Problem: Once you find the line containing "cannelle sur le" in the data below, copy it and each following line exactly, up to and including the line containing "1pincée Cannelle en poudre", and nothing else.

Data extract:
☆ ☆ ☆ ☆

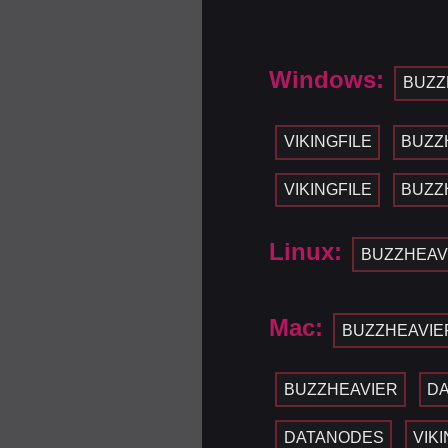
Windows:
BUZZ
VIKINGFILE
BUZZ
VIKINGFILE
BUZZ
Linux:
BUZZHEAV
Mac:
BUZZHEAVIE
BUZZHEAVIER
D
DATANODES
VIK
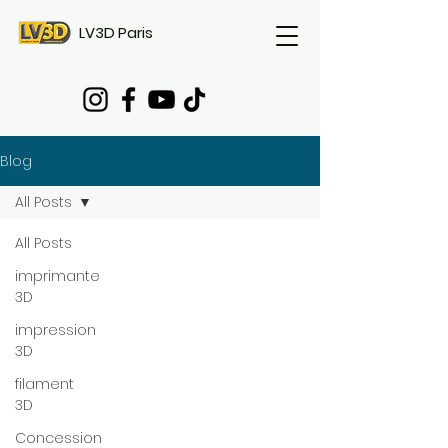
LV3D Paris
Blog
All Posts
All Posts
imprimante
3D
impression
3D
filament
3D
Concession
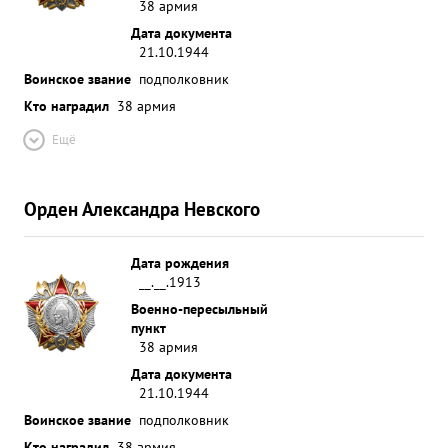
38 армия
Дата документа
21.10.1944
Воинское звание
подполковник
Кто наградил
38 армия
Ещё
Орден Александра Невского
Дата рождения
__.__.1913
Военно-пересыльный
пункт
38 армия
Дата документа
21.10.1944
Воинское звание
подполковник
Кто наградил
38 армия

☆ ☆ ☆ ☆

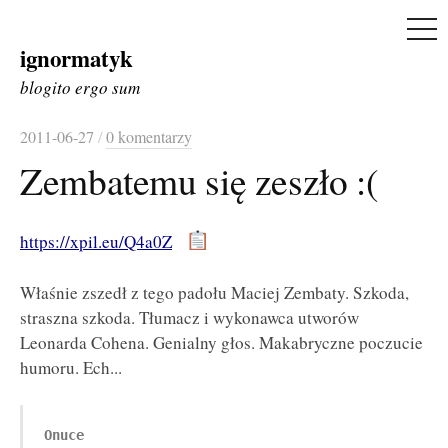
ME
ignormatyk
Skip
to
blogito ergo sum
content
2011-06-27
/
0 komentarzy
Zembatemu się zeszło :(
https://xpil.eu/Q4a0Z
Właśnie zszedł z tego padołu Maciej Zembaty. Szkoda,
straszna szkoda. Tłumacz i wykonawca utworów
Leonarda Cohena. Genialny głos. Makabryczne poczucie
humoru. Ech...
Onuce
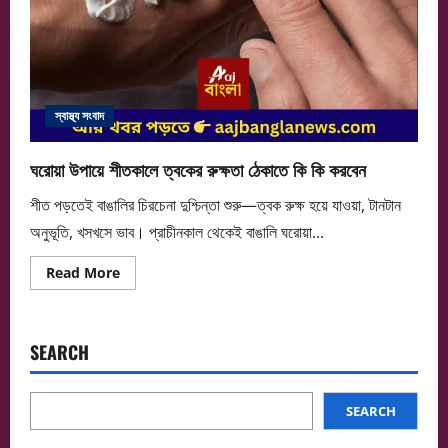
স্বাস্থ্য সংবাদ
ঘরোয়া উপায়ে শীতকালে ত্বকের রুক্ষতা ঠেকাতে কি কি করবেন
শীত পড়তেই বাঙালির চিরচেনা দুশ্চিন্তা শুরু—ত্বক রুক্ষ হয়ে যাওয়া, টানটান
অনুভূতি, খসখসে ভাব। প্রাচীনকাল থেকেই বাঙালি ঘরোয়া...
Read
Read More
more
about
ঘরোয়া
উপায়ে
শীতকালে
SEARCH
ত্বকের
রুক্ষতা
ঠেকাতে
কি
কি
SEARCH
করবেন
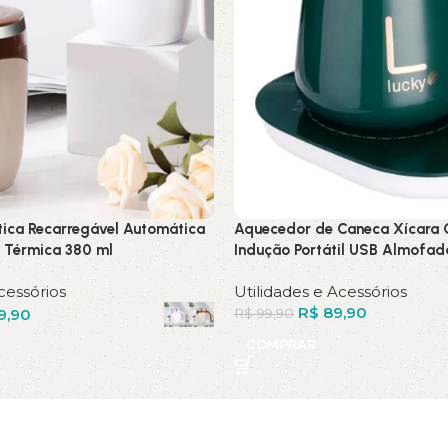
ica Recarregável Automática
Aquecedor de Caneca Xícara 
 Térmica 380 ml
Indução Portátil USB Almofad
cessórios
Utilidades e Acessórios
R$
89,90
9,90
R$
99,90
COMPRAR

☆ ☆ ☆ ☆

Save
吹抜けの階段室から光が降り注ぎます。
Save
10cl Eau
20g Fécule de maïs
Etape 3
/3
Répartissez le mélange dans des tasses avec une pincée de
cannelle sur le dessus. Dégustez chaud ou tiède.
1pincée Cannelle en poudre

☆ ☆ ☆ ☆

Exercise result:
cannelle sur le dessus. Dégustez chaud ou tiède.
1pincée Cannelle en poudre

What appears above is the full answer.